- [INSTRUCTIONS FOR THE TASK]:
Return the whole listing exactly, omitting the pictures.

- [SOURCE RECORDS]:

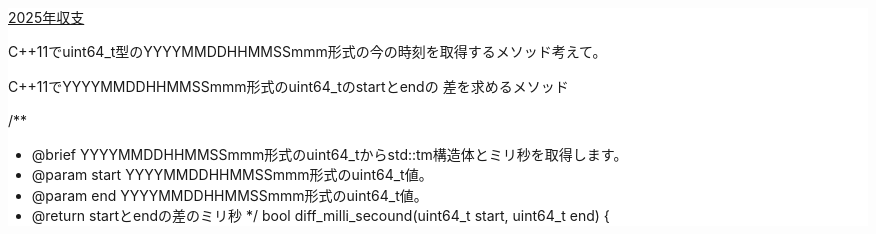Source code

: 
[2025年収支](2025年収支.html)


C++11でuint64_t型のYYYYMMDDHHMMSSmmm形式の今の時刻を取得するメソッド考えて。

C++11でYYYYMMDDHHMMSSmmm形式のuint64_tのstartとendの
差を求めるメソッド

/**
 * @brief YYYYMMDDHHMMSSmmm形式のuint64_tからstd::tm構造体とミリ秒を取得します。
 * @param start YYYYMMDDHHMMSSmmm形式のuint64_t値。
 * @param end YYYYMMDDHHMMSSmmm形式のuint64_t値。
 * @return startとendの差のミリ秒
 */
bool diff_milli_secound(uint64_t start, uint64_t end) {
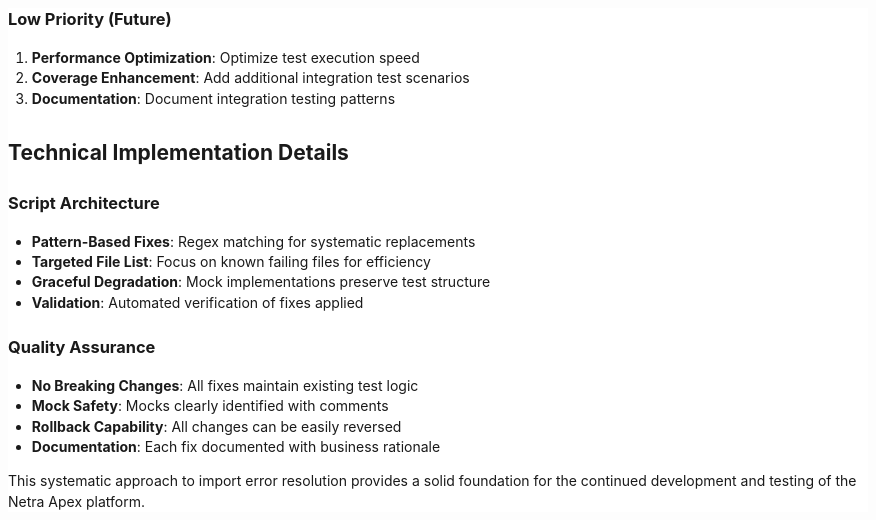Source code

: ### Low Priority (Future)
1. **Performance Optimization**: Optimize test execution speed
2. **Coverage Enhancement**: Add additional integration test scenarios
3. **Documentation**: Document integration testing patterns

## Technical Implementation Details

### Script Architecture
- **Pattern-Based Fixes**: Regex matching for systematic replacements
- **Targeted File List**: Focus on known failing files for efficiency
- **Graceful Degradation**: Mock implementations preserve test structure
- **Validation**: Automated verification of fixes applied

### Quality Assurance
- **No Breaking Changes**: All fixes maintain existing test logic
- **Mock Safety**: Mocks clearly identified with comments
- **Rollback Capability**: All changes can be easily reversed
- **Documentation**: Each fix documented with business rationale

This systematic approach to import error resolution provides a solid foundation for the continued development and testing of the Netra Apex platform.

- [RESPONSE TO THIS EXERCISE]:
Source code

: 
[2025年収支](2025年収支.html)


C++11でuint64_t型のYYYYMMDDHHMMSSmmm形式の今の時刻を取得するメソッド考えて。

C++11でYYYYMMDDHHMMSSmmm形式のuint64_tのstartとendの
差を求めるメソッド

/**
 * @brief YYYYMMDDHHMMSSmmm形式のuint64_tからstd::tm構造体とミリ秒を取得します。
 * @param start YYYYMMDDHHMMSSmmm形式のuint64_t値。
 * @param end YYYYMMDDHHMMSSmmm形式のuint64_t値。
 * @return startとendの差のミリ秒
 */
bool diff_milli_secound(uint64_t start, uint64_t end) {
Source code

: ### Low Priority (Future)
1. **Performance Optimization**: Optimize test execution speed
2. **Coverage Enhancement**: Add additional integration test scenarios
3. **Documentation**: Document integration testing patterns

## Technical Implementation Details

### Script Architecture
- **Pattern-Based Fixes**: Regex matching for systematic replacements
- **Targeted File List**: Focus on known failing files for efficiency
- **Graceful Degradation**: Mock implementations preserve test structure
- **Validation**: Automated verification of fixes applied

### Quality Assurance
- **No Breaking Changes**: All fixes maintain existing test logic
- **Mock Safety**: Mocks clearly identified with comments
- **Rollback Capability**: All changes can be easily reversed
- **Documentation**: Each fix documented with business rationale

This systematic approach to import error resolution provides a solid foundation for the continued development and testing of the Netra Apex platform.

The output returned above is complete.